TRECHO DO TEXTO
A varíola dos macacos, doença que já tem três casos confirmados no Brasil, não deve causar o mesmo estrago que a covid-19, mas merece ser monitorada com atenção. Essa é a avaliação de Ester Sabino, professora da Universidade de São Paulo (USP) e líder do grupo responsável pelo primeiro sequenciamento do vírus no Brasil, trabalho que foi feito em apenas 18 horas.
Isso ocorreu graças a uma técnica metagenômica rápida desenvolvida no Brasil durante o doutorado de Ingra Morales Claro, bolsista da Fundação de Amparo à Pesquisa do Estado de São Paulo (Fapesp). Ela faz parte do Centro Conjunto Brasil-Reino Unido para Descoberta, Diagnóstico, Genômica e Epidemiologia de Arbovírus (CADDE), coordenado por Ester.
A professora também esteve à frente do primeiro sequenciamento de Sars-CoV-2 no país, em março de 2020, e dos primeiros casos da nova variante Gama, surgidos em Manaus cerca de um ano depois. Em entrevista ao Estadão, Ester destaca a importância da rapidez do sequenciamento do vírus causador da varíola dos macacos em comparação ao causador da covid-19, que levou semanas para ser decifrado quando surgiu na China.
Segundo Ester, o trabalho dos cientistas de entender o vírus e acompanhar suas mutações é fundamental para frear o avanço da epidemia.
Qual a importância da técnica metagenômica rápida desenvolvida por vocês para o sequênciamento da varíola do macaco? E como isso auxilia no controle da doença no País?
A nossa missão foi desenvolver ferramentas para tornar mais fácil o reconhecimento de novos agentes, baixando o custo e tornando mais rápido o sequenciamento do vírus. Isso permite que a tecnologia esteja disponível em mais pontos do País, para que quando um novo agente chegue, vários lugares consigam trabalhar rapidamente.

DADOS PARA ANÁLISE
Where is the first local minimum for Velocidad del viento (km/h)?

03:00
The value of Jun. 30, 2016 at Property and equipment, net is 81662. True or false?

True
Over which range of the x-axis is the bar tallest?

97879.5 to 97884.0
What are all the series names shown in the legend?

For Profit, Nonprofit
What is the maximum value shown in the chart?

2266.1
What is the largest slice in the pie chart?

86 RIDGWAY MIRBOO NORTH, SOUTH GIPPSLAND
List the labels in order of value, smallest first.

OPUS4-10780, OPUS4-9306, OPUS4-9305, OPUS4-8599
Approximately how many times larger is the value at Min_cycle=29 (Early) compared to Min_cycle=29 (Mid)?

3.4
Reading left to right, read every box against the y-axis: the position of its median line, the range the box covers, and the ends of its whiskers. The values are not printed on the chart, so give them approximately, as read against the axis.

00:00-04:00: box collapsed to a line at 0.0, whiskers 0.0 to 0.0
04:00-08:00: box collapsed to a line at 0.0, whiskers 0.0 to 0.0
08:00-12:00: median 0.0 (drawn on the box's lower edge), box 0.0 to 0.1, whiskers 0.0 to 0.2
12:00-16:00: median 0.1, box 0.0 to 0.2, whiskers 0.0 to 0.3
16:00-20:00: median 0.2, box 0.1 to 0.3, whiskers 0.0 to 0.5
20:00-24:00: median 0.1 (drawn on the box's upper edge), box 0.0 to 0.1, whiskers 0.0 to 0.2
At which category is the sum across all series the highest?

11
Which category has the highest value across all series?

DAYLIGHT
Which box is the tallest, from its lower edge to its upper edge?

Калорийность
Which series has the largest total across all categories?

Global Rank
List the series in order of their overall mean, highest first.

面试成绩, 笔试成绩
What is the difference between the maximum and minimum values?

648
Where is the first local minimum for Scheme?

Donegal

QUESTÕES DE ESTUDO
1. Liste todas as siglas que aparecem entre parênteses no texto sobre a varíola dos macacos.
2. Segundo o texto sobre a varíola dos macacos, em quanto tempo foi feito o primeiro sequenciamento do vírus no Brasil?
3. Dê continuidade ao texto sobre a varíola dos macacos a partir da última frase.

RESULTADOS DAS TAREFAS
1. USP, Fapesp, CADDE

2. Em apenas 18 horas.

3.
Quando surgiu o vírus Sars-cov-2 em Wuhan, na China, demorou cerca de um mês para reconhecerem o agente. Isso tem impacto, porque quanto menor o tempo de reconhecimento, maior a chance de conter uma epidemia.
Até existem técnicas mais baratas para fazer a triagem do vírus, mas o problema é que elas dependem de insumos que nem sempre estão disponíveis no início de uma epidemia.
Vocês descobriram algo sobre o vírus que se diferenciasse do que já se conhecia?
Descobrimos que o vírus do paciente (o primeiro identificado no Brasil, um homem de 41 anos que passou por tratamento na capital paulista) já tinha sofrido três mutações em relação aos outros vírus da mesma doença descritos na Europa. O vírus não tem uma taxa rápida de mutação, mas isso precisa ser monitorado.
O que precisa ser feito agora para monitorar o desenvolvimento da doença?
Agora, o mais importante é que a gente tenha técnicas de PCR disseminadas pelo país para que os casos sejam reconhecidos rapidamente. E o País precisa ter insumos necessários para fazer PCR (teste de qualidade padrão-ouro, com maior precisão) em um grande número de casos.
O sequêncimento que fizemos não podemos fazer em todo mundo, então é importante que testes mais simples sejam desenvolvidos.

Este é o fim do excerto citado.